_REQUIRED TASK:_ Starting at the line that contains "Rendered at 1595 by 1063 pixels." and ending after the line that contains "text_box DERECHO A", rewrite those lines of the entries, replacing "bounding box" with "enclosing box" and leaving everything else unchanged.

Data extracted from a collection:
========================================================================

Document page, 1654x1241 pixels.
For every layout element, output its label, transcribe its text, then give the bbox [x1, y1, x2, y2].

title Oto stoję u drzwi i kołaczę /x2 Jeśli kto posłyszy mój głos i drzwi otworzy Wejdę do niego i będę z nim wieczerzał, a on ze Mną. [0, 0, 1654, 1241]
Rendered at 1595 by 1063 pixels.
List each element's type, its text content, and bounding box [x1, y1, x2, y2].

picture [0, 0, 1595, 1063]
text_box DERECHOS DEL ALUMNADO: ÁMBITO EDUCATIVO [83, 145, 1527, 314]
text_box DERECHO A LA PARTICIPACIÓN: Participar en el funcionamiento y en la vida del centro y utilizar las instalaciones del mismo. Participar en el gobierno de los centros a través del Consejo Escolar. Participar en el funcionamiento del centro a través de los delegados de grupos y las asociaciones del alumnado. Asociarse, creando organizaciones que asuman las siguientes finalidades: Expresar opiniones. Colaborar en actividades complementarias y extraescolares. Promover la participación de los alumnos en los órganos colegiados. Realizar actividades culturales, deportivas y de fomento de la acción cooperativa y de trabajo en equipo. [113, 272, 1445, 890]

========================================================================

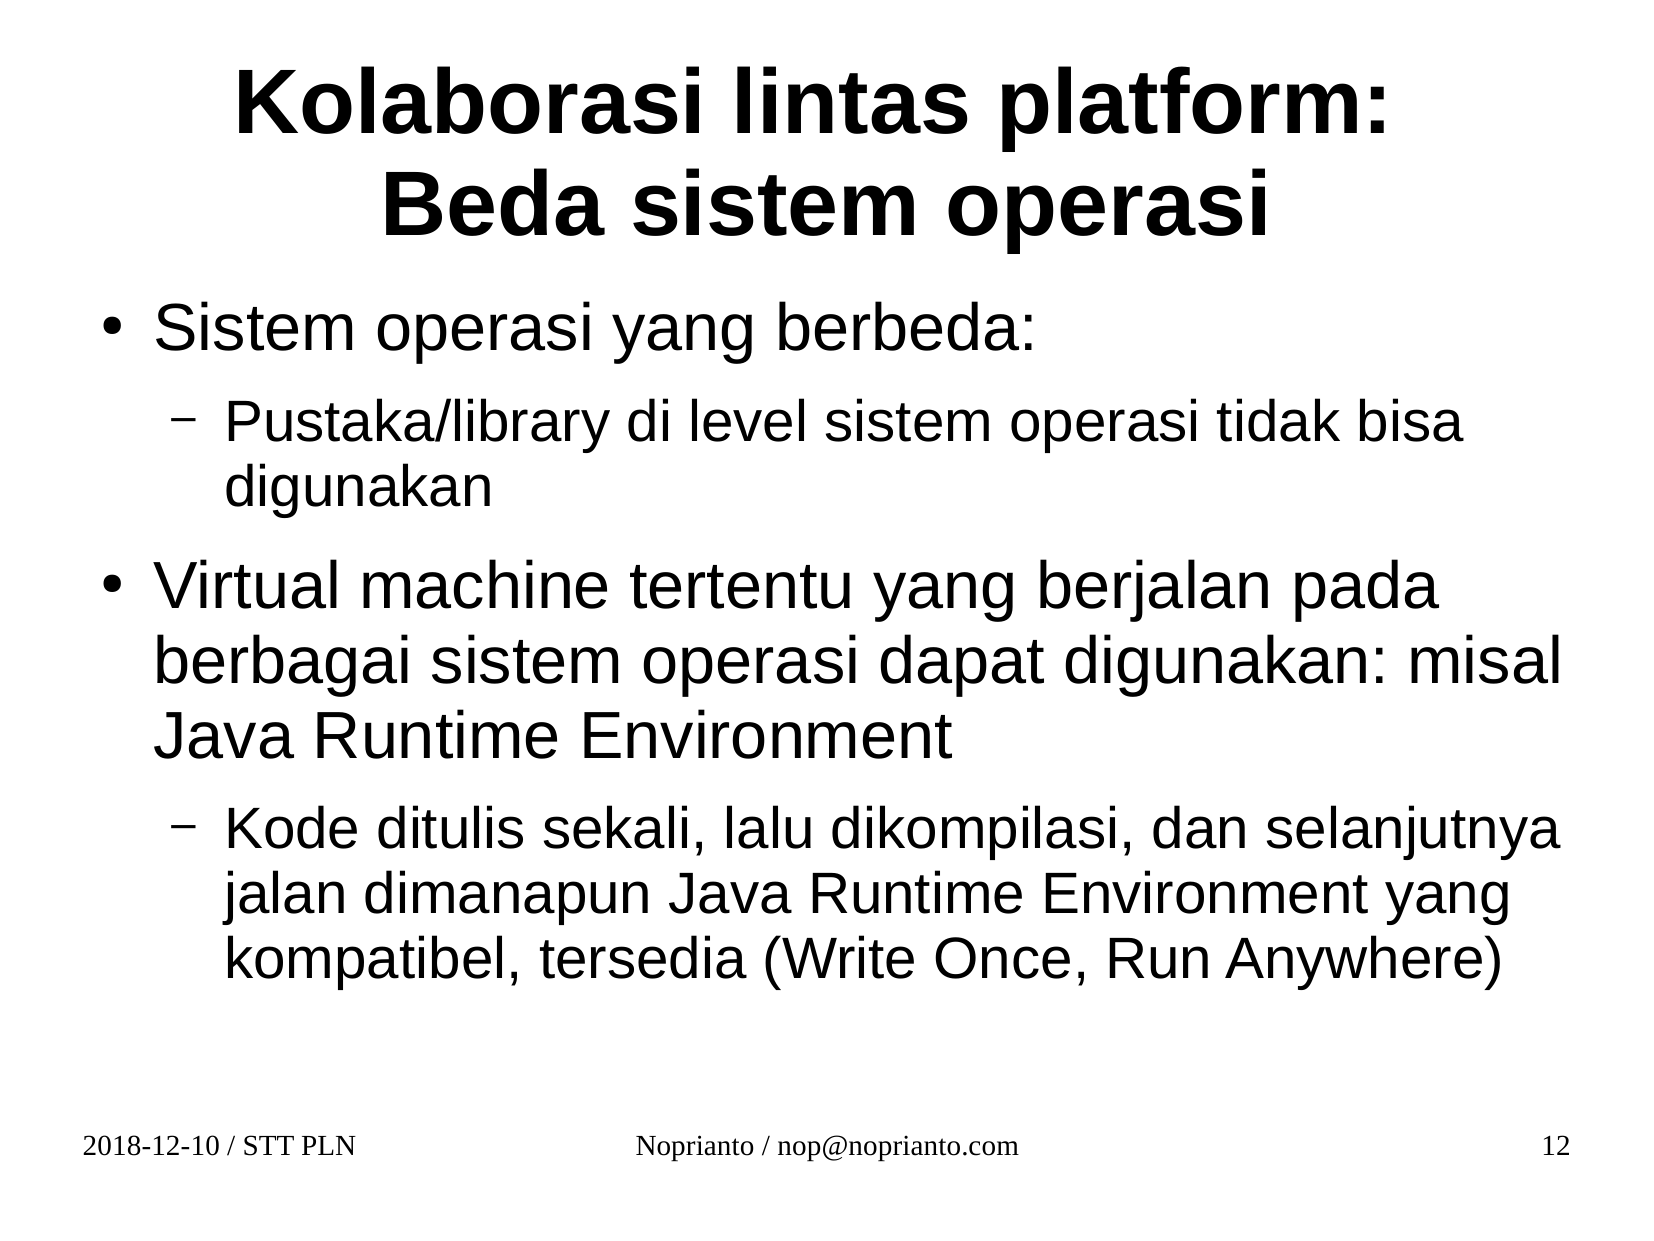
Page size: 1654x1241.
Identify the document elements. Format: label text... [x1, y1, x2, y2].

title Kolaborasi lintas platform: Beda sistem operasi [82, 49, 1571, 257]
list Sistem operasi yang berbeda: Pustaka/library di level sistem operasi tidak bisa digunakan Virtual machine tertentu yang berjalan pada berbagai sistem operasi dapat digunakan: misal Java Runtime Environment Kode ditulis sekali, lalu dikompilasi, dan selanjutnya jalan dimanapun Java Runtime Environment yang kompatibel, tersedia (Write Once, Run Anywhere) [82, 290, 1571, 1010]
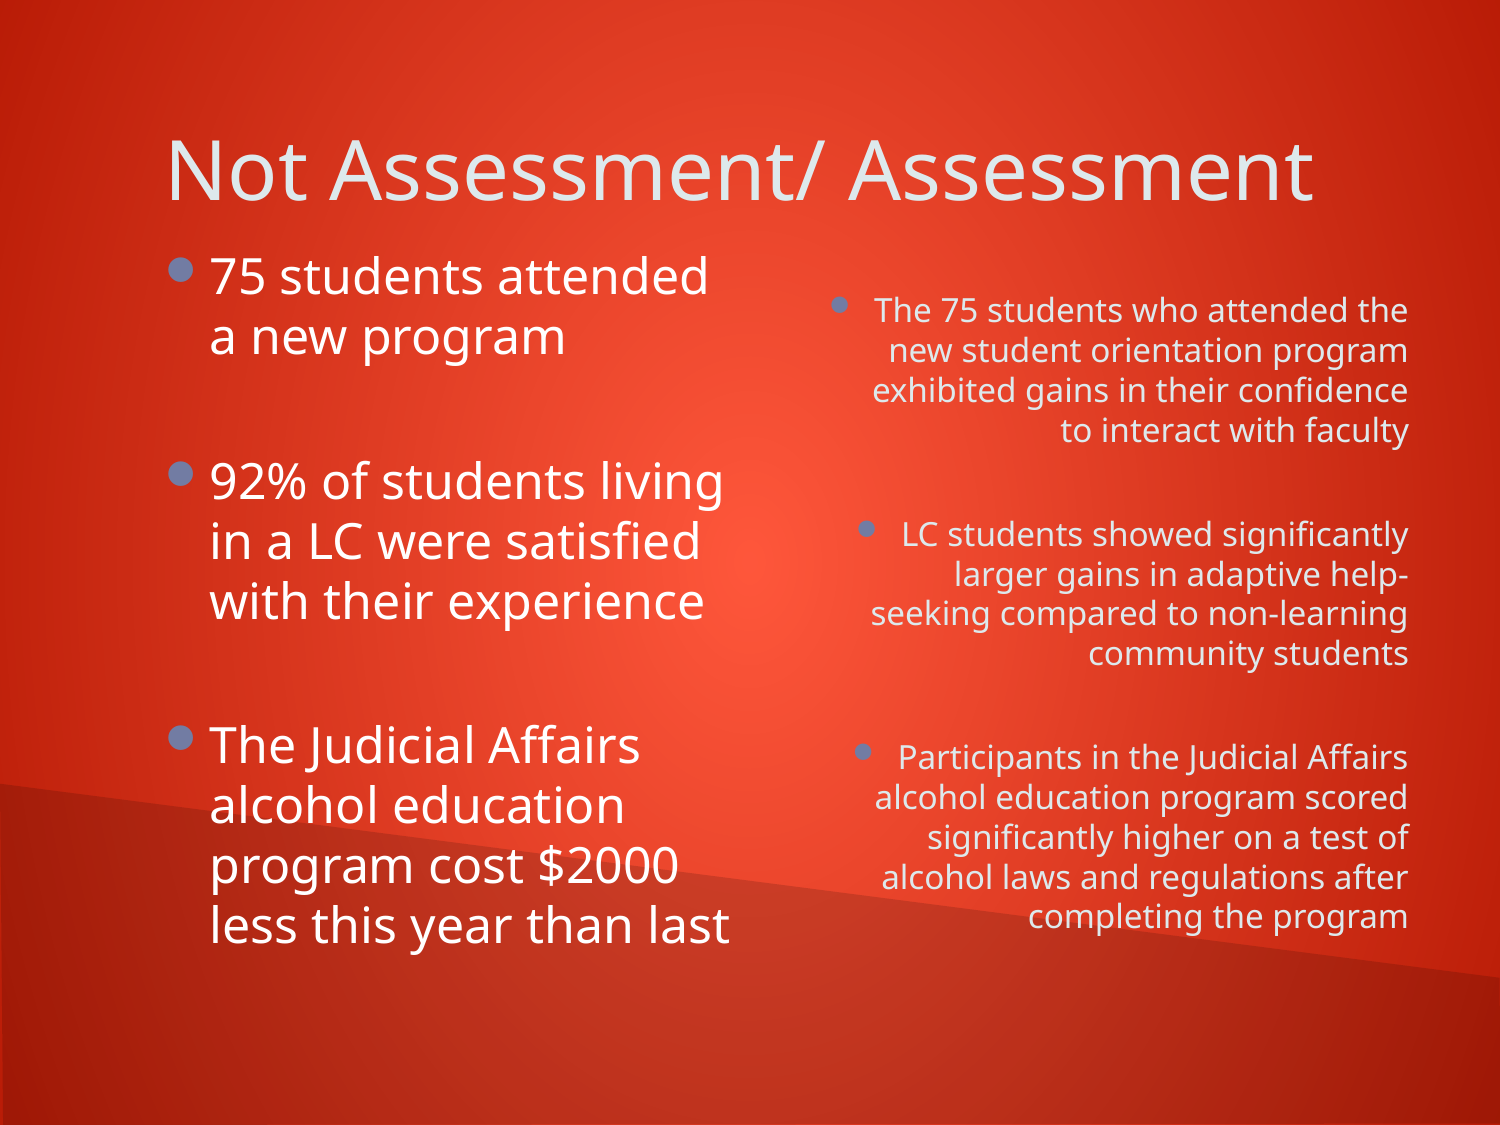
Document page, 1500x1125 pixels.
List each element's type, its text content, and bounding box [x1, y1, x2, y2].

========================================================================

_WRITTEN RESPONSE:_
Rendered at 1595 by 1063 pixels.
List each element's type, its text content, and enclosing box [x1, y1, x2, y2].

picture [0, 0, 1595, 1063]
text_box DERECHOS DEL ALUMNADO: ÁMBITO EDUCATIVO [83, 145, 1527, 314]
text_box DERECHO A LA PARTICIPACIÓN: Participar en el funcionamiento y en la vida del centro y utilizar las instalaciones del mismo. Participar en el gobierno de los centros a través del Consejo Escolar. Participar en el funcionamiento del centro a través de los delegados de grupos y las asociaciones del alumnado. Asociarse, creando organizaciones que asuman las siguientes finalidades: Expresar opiniones. Colaborar en actividades complementarias y extraescolares. Promover la participación de los alumnos en los órganos colegiados. Realizar actividades culturales, deportivas y de fomento de la acción cooperativa y de trabajo en equipo. [113, 272, 1445, 890]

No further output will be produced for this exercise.